# Exercise description
Scan the data below for the string "their". Copy every line where it appears.

# Data to use
....
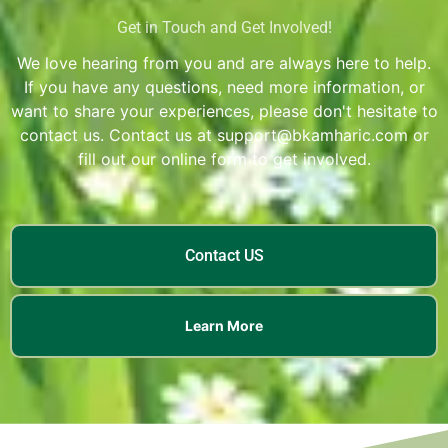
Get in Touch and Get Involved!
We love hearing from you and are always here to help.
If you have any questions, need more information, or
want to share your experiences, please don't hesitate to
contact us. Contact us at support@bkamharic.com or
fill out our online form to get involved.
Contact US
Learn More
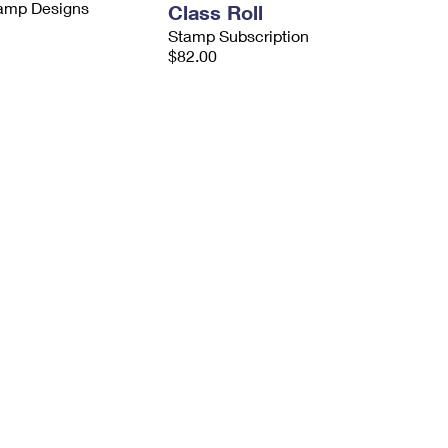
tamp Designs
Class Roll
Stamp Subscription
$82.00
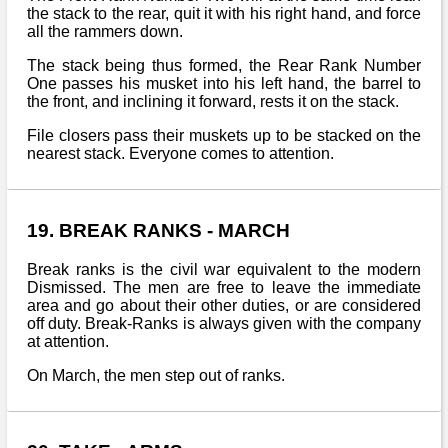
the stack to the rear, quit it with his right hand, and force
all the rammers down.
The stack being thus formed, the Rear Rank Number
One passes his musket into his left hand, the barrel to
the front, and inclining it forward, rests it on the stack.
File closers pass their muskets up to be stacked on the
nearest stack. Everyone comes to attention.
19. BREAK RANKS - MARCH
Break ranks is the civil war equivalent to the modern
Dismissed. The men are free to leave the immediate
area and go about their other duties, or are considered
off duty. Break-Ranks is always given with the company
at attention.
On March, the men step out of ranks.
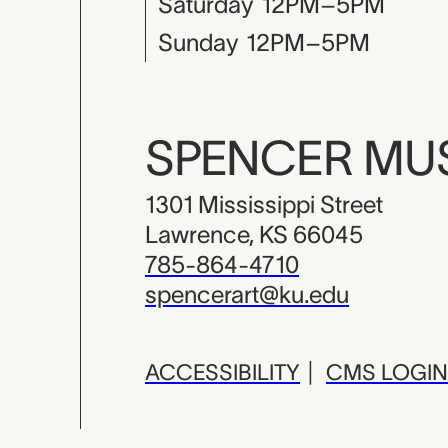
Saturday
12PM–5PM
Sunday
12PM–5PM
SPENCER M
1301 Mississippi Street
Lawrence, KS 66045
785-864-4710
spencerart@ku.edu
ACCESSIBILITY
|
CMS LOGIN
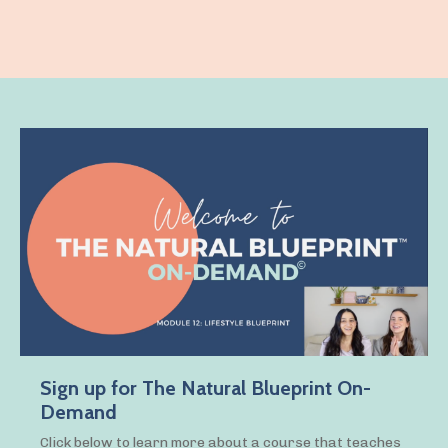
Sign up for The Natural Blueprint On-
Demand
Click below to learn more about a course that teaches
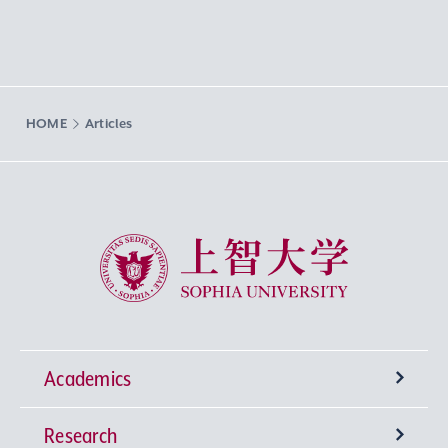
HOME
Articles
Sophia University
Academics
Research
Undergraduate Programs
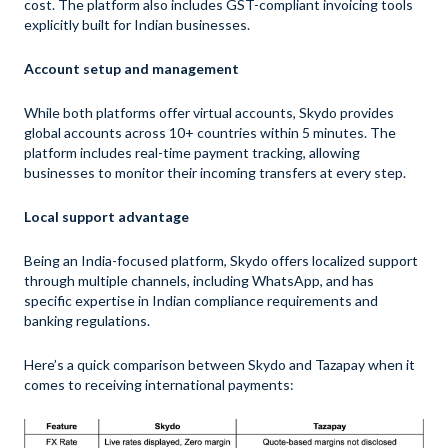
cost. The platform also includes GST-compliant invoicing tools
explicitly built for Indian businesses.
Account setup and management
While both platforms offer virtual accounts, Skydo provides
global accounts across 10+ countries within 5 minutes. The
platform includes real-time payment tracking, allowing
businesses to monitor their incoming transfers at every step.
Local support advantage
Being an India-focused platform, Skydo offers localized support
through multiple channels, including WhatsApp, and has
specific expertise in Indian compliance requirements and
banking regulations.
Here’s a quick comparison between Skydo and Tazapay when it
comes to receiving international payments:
....
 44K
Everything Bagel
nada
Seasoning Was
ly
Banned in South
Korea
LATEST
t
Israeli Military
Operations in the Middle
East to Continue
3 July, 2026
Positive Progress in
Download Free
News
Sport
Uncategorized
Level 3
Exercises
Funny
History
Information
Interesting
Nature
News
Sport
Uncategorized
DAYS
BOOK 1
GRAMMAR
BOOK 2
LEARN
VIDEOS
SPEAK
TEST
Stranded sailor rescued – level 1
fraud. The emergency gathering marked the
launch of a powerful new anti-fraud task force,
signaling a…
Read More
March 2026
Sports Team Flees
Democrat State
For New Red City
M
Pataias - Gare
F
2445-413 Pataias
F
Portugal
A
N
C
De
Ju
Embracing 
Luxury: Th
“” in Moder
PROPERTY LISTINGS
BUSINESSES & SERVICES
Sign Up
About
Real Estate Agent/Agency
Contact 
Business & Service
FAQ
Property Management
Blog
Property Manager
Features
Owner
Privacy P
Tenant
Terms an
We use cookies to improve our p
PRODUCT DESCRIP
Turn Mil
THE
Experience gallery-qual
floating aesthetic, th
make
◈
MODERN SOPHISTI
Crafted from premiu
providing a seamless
....
# Answer for the task
File closers pass their muskets up to be stacked on the
area and go about their other duties, or are considered
businesses to monitor their incoming transfers at every step.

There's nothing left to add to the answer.